The discriminant is a valuable tool in mathematics for identifying the type of conic section represented by a quadratic equation. The general form of a quadratic equation in two variables is given by:\[Ax^2 + Bxy + Cy^2 + Dx + Ey + F = 0\]The discriminant \(\Delta\) for conic sections is calculated using the formula:\[\Delta = B^2 - 4AC\]This formula helps us determine the nature of the conic:

• If \(\Delta > 0\), the conic is a hyperbola.
• If \(\Delta = 0\), the conic is a parabola.
• If \(\Delta < 0\), the conic is an ellipse (or a circle if \(A = C\) and \(B = 0\)).

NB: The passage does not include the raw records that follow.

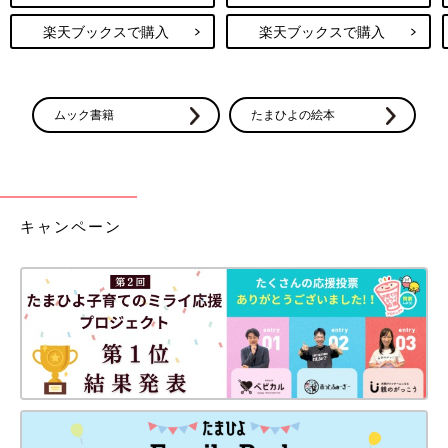
楽天ブックスで購入
楽天ブックスで購入
ムック書籍
たまひよの絵本
キャンペーン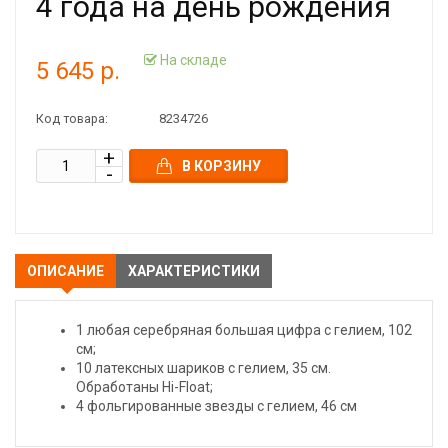
4 года на день рождения
На складе
5 645 р.
Код товара:
8234726
В КОРЗИНУ
ОПИСАНИЕ
ХАРАКТЕРИСТИКИ
1 любая серебряная большая цифра с гелием, 102
см;
10 латексных шариков с гелием, 35 см.
Обработаны Hi-Float;
4 фольгированные звезды с гелием, 46 см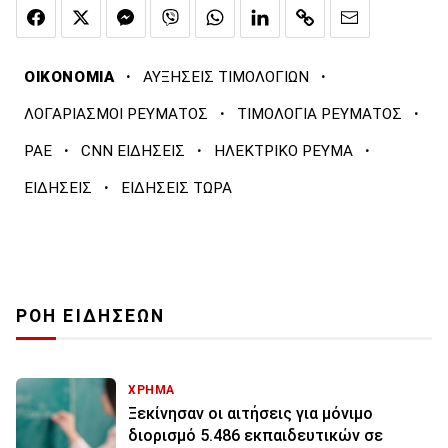
·
·
ΟΙΚΟΝΟΜΙΑ
ΑΥΞΗΣΕΙΣ ΤΙΜΟΛΟΓΙΩΝ
·
·
ΛΟΓΑΡΙΑΣΜΟΙ ΡΕΥΜΑΤΟΣ
ΤΙΜΟΛΟΓΙΑ ΡΕΥΜΑΤΟΣ
·
·
·
ΡΑΕ
CNN ΕΙΔΗΣΕΙΣ
ΗΛΕΚΤΡΙΚΟ ΡΕΥΜΑ
·
ΕΙΔΗΣΕΙΣ
ΕΙΔΗΣΕΙΣ ΤΩΡΑ
ΡΟΗ ΕΙΔΗΣΕΩΝ
ΧΡΗΜΑ
Ξεκίνησαν οι αιτήσεις για μόνιμο
διορισμό 5.486 εκπαιδευτικών σε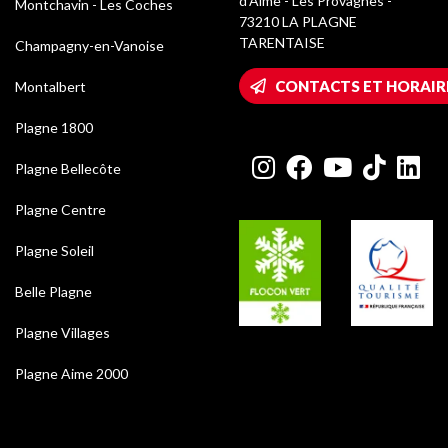
d’Aime - Les Provagnes -
Montchavin - Les Coches
73210 LA PLAGNE
TARENTAISE
Champagny-en-Vanoise
CONTACTS ET HORAIR
Montalbert
Plagne 1800
Plagne Bellecôte
Plagne Centre
Plagne Soleil
Belle Plagne
Plagne Villages
Plagne Aime 2000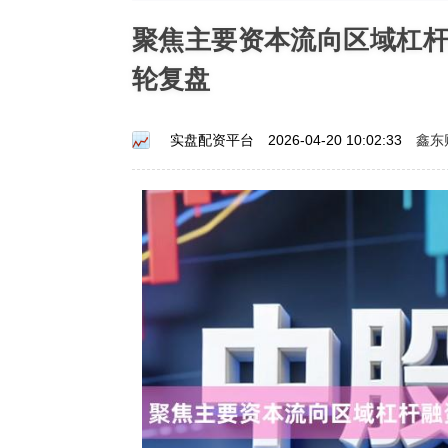
聚焦主要资本流向区域杠
轮复盘
鑫东
实盘配资平台
2026-04-20 10:02:33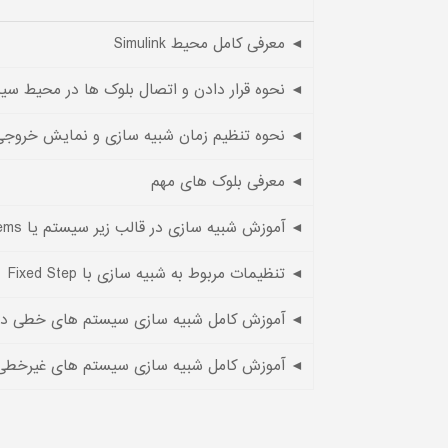
◄ معرفی کامل محیط Simulink
◄ نحوه قرار دادن و اتصال بلوک ها در محیط سیم
◄ نحوه تنظیم زمان شبیه سازی و نمایش خروجی
◄ معرفی بلوک های مهم
◄ آموزش شبیه سازی در قالب زیر سیستم یا Subsystems
◄ تنظیمات مربوط به شبیه سازی با Fixed Step
◄ آموزش کامل شبیه سازی سیستم های خطی در ف
◄ آموزش کامل شبیه سازی سیستم های غیرخطی 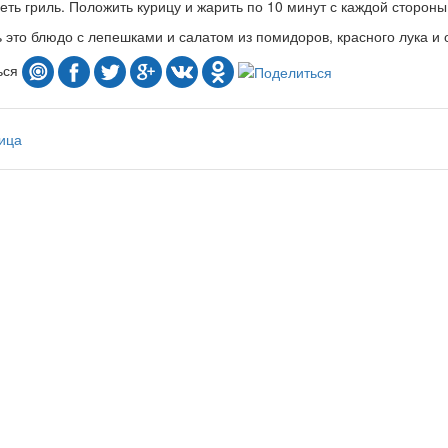
реть гриль. Положить курицу и жарить по 10 минут с каждой стороны
 это блюдо с лепешками и салатом из помидоров, красного лука и 
ься
ица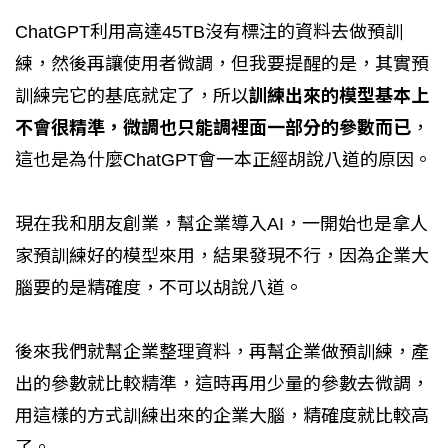
ChatGPT利用高達45TB沒有標注的資料去做預訓
練，然後再讓使用者微調，但我要提醒的是，其實預
訓練完它的基底就定了，所以
訓練出來的模型基本上
不會很精準，微調也只能調裡面一部分的參數而已
，
這也是為什麼ChatGPT會一本正經胡說八道的原因。
現在我和朋友創業，幫企業導入AI，一開始也是拿人
家預訓練好的模型來用，結果發現不行，因為企業大
腦要的是精確度，不可以胡說八道。
後來我們就幫企業整理資料，再幫企業做預訓練，產
出的參數就比較精準，這時再用少量的參數去微調，
用這樣的方式訓練出來的企業大腦，精確度就比較高
了。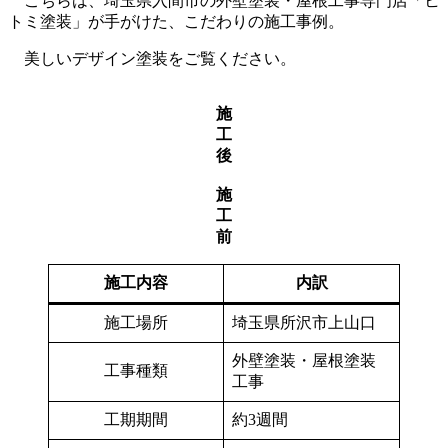
こちらは、埼玉県入間市の外壁塗装・屋根工事専門店「ヒ
トミ塗装」が手がけた、こだわりの施工事例。
美しいデザイン塗装をご覧ください。
施
工
後
施
工
前
施工内容
内訳
施工場所
埼玉県所沢市上山口
外壁塗装・屋根塗装
工事種類
工事
工期期間
約3週間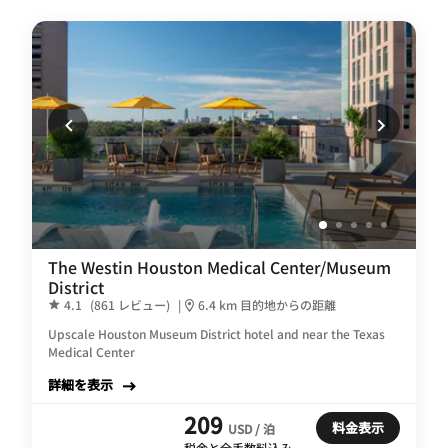
The Westin Houston Medical Center/Museum
District
4.1
(861 レビュー)
|
6.4 km 目的地からの距離
Upscale Houston Museum District hotel and near the Texas
Medical Center
詳細を表示
209
料金表示
USD / 泊
税金と全手数料込み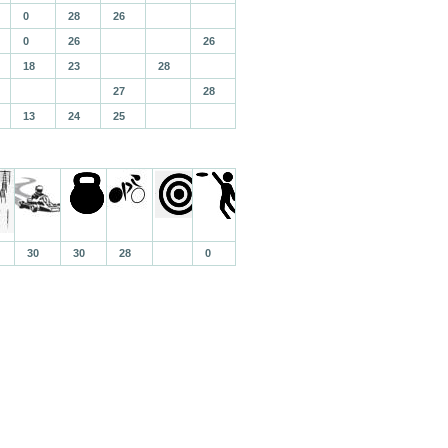
0
28
26
0
26
26
18
23
28
27
28
13
24
25
30
30
28
0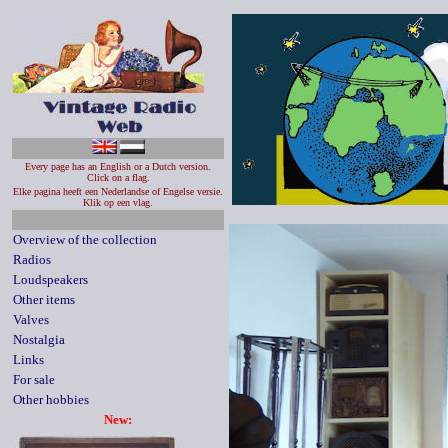
Every page has an English or a Dutch version.
Click on a flag.
Elke pagina heeft een Nederlandse of Engelse versie.
Klik op een vlag.
Overview of the collection
Radios
Loudspeakers
Other items
Valves
Nostalgia
Links
For sale
Other hobbies
New: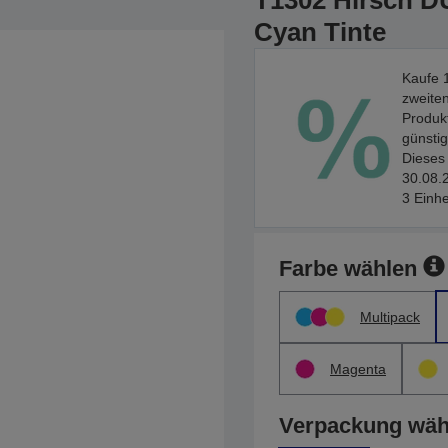
T1302 Hirsch DU
Cyan Tinte
Kaufe 1
zweiten
Produkt
günstig
Dieses 
30.08.2
3 Einhe
Farbe wählen
Multipack
Magenta
Verpackung wäh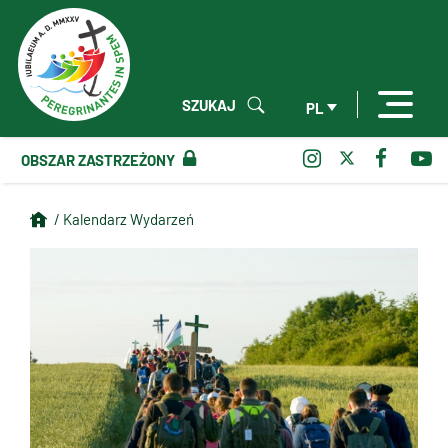
SZUKAJ
PL
OBSZAR ZASTRZEŻONY
/ Kalendarz Wydarzeń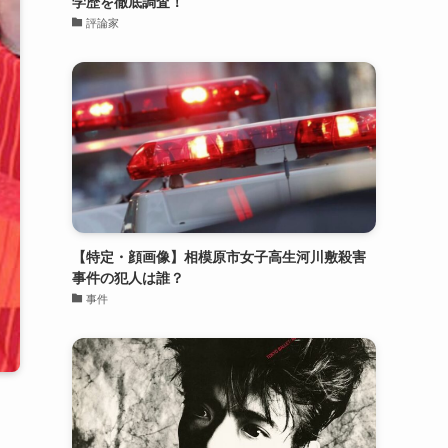
学歴を徹底調査！
評論家
【特定・顔画像】相模原市女子高生河川敷殺害
事件の犯人は誰？
事件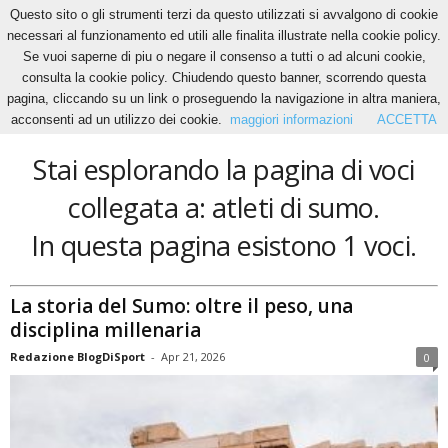
Questo sito o gli strumenti terzi da questo utilizzati si avvalgono di cookie
necessari al funzionamento ed utili alle finalita illustrate nella cookie policy.
Se vuoi saperne di piu o negare il consenso a tutti o ad alcuni cookie,
Home
Tags
Atleti di sumo
consulta la cookie policy. Chiudendo questo banner, scorrendo questa
atleti di sumo
pagina, cliccando su un link o proseguendo la navigazione in altra maniera,
acconsenti ad un utilizzo dei cookie.
maggiori informazioni
ACCETTA
Stai esplorando la pagina di voci
collegata a: atleti di sumo.
In questa pagina esistono 1 voci.
La storia del Sumo: oltre il peso, una
disciplina millenaria
Redazione BlogDiSport
-
Apr 21, 2026
0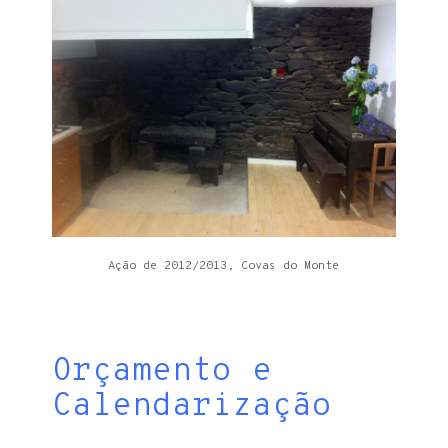
Ação de 2012/2013, Covas do Monte
Orçamento e
Calendarização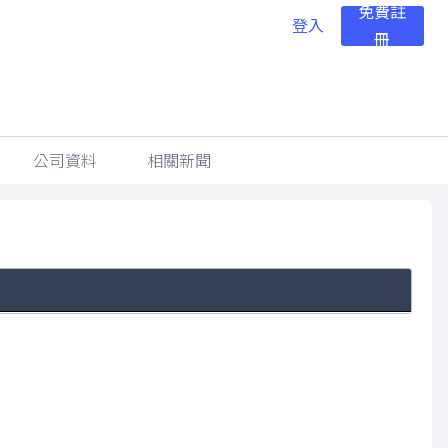
免費註
登入
冊
公司資料
相關新聞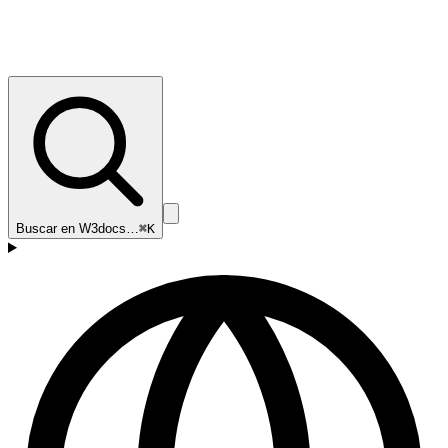
Buscar en W3docs…
⌘K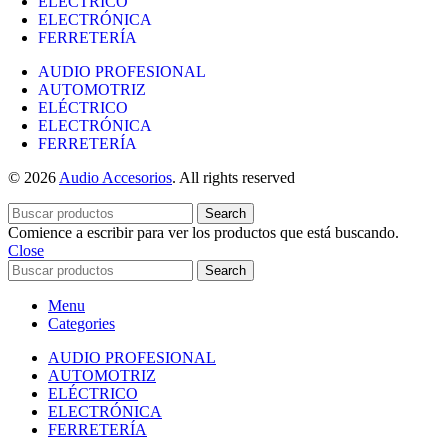
ELÉCTRICO
ELECTRÓNICA
FERRETERÍA
AUDIO PROFESIONAL
AUTOMOTRIZ
ELÉCTRICO
ELECTRÓNICA
FERRETERÍA
© 2026
Audio Accesorios
. All rights reserved
Search
Comience a escribir para ver los productos que está buscando.
Close
Search
Menu
Categories
AUDIO PROFESIONAL
AUTOMOTRIZ
ELÉCTRICO
ELECTRÓNICA
FERRETERÍA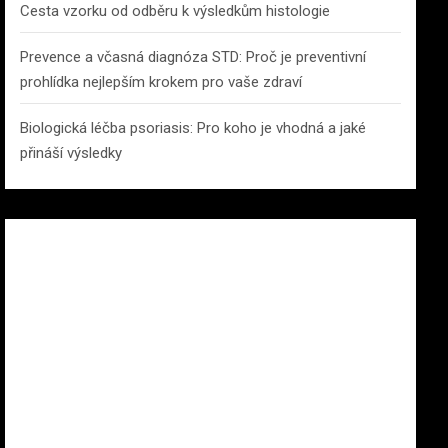
Cesta vzorku od odběru k výsledkům histologie
Prevence a včasná diagnóza STD: Proč je preventivní
prohlídka nejlepším krokem pro vaše zdraví
Biologická léčba psoriasis: Pro koho je vhodná a jaké
přináší výsledky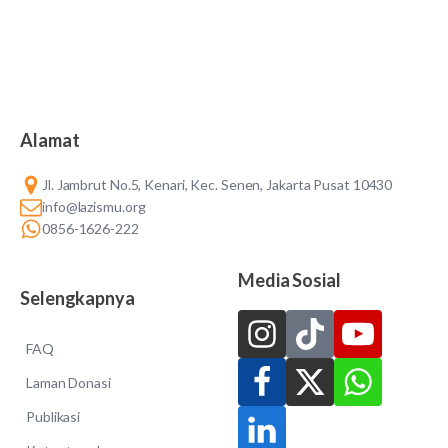
Alamat
Jl. Jambrut No.5, Kenari, Kec. Senen, Jakarta Pusat 10430
info@lazismu.org
0856-1626-222
Media Sosial
Selengkapnya
FAQ
Laman Donasi
Publikasi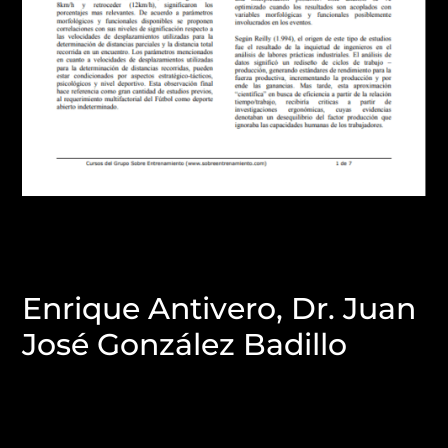
Enrique Antivero, Dr. Juan
José González Badillo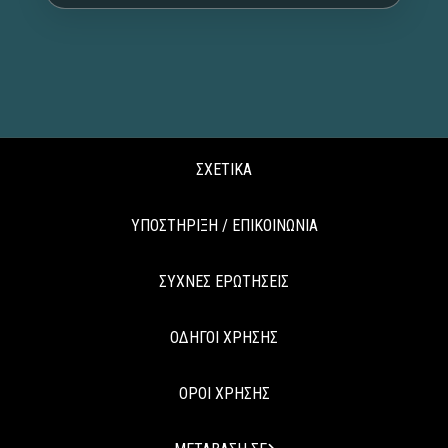
ΣΧΕΤΙΚΑ
ΥΠΟΣΤΗΡΙΞΗ / ΕΠΙΚΟΙΝΩΝΙΑ
ΣΥΧΝΕΣ ΕΡΩΤΗΣΕΙΣ
ΟΔΗΓΟΙ ΧΡΗΣΗΣ
ΟΡΟΙ ΧΡΗΣΗΣ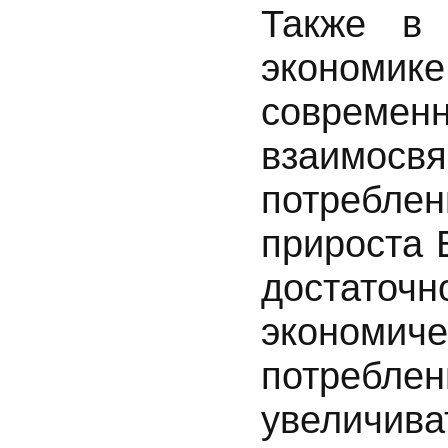
Также в 
экономике
современн
взаимос
потреблен
прироста 
достат
экономиче
потребле
увеличив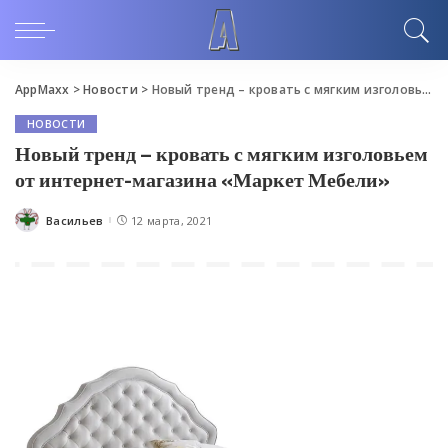
AppMaxx
>
Новости
>
Новый тренд – кровать с мягким изголовьем от интернет-магазина «Маркет Мебели»
НОВОСТИ
Новый тренд – кровать с мягким изголовьем
от интернет-магазина «Маркет Мебели»
Васильев
12 марта, 2021
Posted
by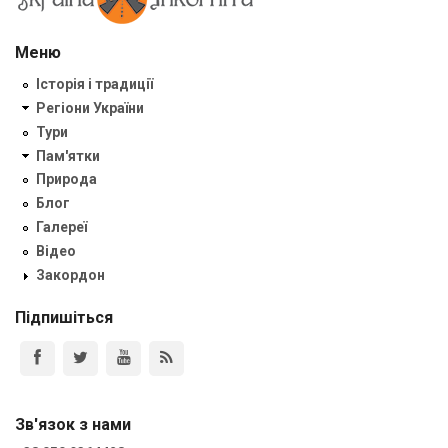
Меню
Історія і традиції
Регіони України
Тури
Пам'ятки
Природа
Блог
Галереї
Відео
Закордон
Підпишіться
Зв'язок з нами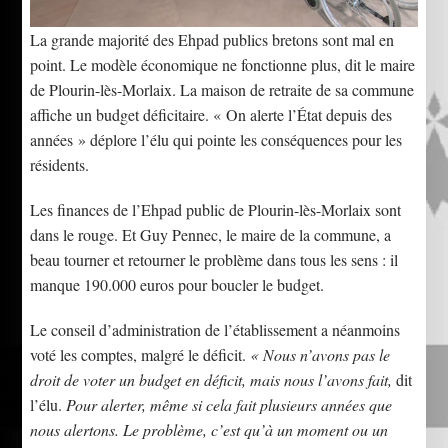
La grande majorité des Ehpad publics bretons sont mal en
point. Le modèle économique ne fonctionne plus, dit le maire
de Plourin-lès-Morlaix. La maison de retraite de sa commune
affiche un budget déficitaire. « On alerte l’État depuis des
années » déplore l’élu qui pointe les conséquences pour les
résidents.
Les finances de l’Ehpad public de Plourin-lès-Morlaix sont
dans le rouge. Et Guy Pennec, le maire de la commune, a
beau tourner et retourner le problème dans tous les sens : il
manque 190.000 euros pour boucler le budget.
Le conseil d’administration de l’établissement a néanmoins
voté les comptes, malgré le déficit.
« Nous n’avons pas le
droit de voter un budget en déficit, mais nous l’avons fait,
dit
l’élu.
Pour alerter, même si cela fait plusieurs années que
nous alertons. Le problème, c’est qu’à un moment ou un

In our exercise, the equation provided is \(9x^2 - 6xy + y^2 + 6x - 2y = 0\). By substituting the coefficients \(A = 9\), \(B = -6\), and \(C = 1\) into the discriminant formula, we find \(\Delta = 0\). This indicates the equation describes a parabola.

A parabola is a unique conic section that appears as a symmetrical, U-shaped curve on the graph. It has several important characteristics:

• The vertex, which is the highest or lowest point of the curve.
• A directrix, a line parallel to the axis of symmetry of the parabola.
• A focus, a point located such that every point on the parabola is equidistant from the focus and the directrix.

Parabolas can open either vertically or horizontally. A vertical parabola has the equation \(y = ax^2 + bx + c\), and a horizontal parabola can be expressed as \(x = ay^2 + by + c\). The direction in which the parabola opens depends on the coefficient of the squared term. In our exercise, substituting and solving for the dependent variable may reveal the orientation and vertex of the parabola, helping to visualize it graphically.

Graphing conics is an effective way to visualize the behavior of conic sections like parabolas, ellipses, and hyperbolas. Graphing these equations helps confirm theoretical computations, such as those made using the discriminant.To graph a conic section like a parabola, start by rearranging its equation into a recognizable form, if possible. Then, use graphing software or a graphing calculator. Here’s a step-by-step approach:

• Simplify the equation, if needed, to easily find key points like the vertex or intercepts.
• Plot important features such as the vertex and axis of symmetry for parabolas, or centers and foci for other conics.
• Draw the curve ensuring symmetry as specified by the conic type.

In the case of the equation \(9x^2 - 6xy + y^2 + 6x - 2y = 0\), plotting using a graphing device confirms the presence of a parabola. This graphical representation helps solidify the test's theoretical results, showing how mathematical calculations translate into visual forms.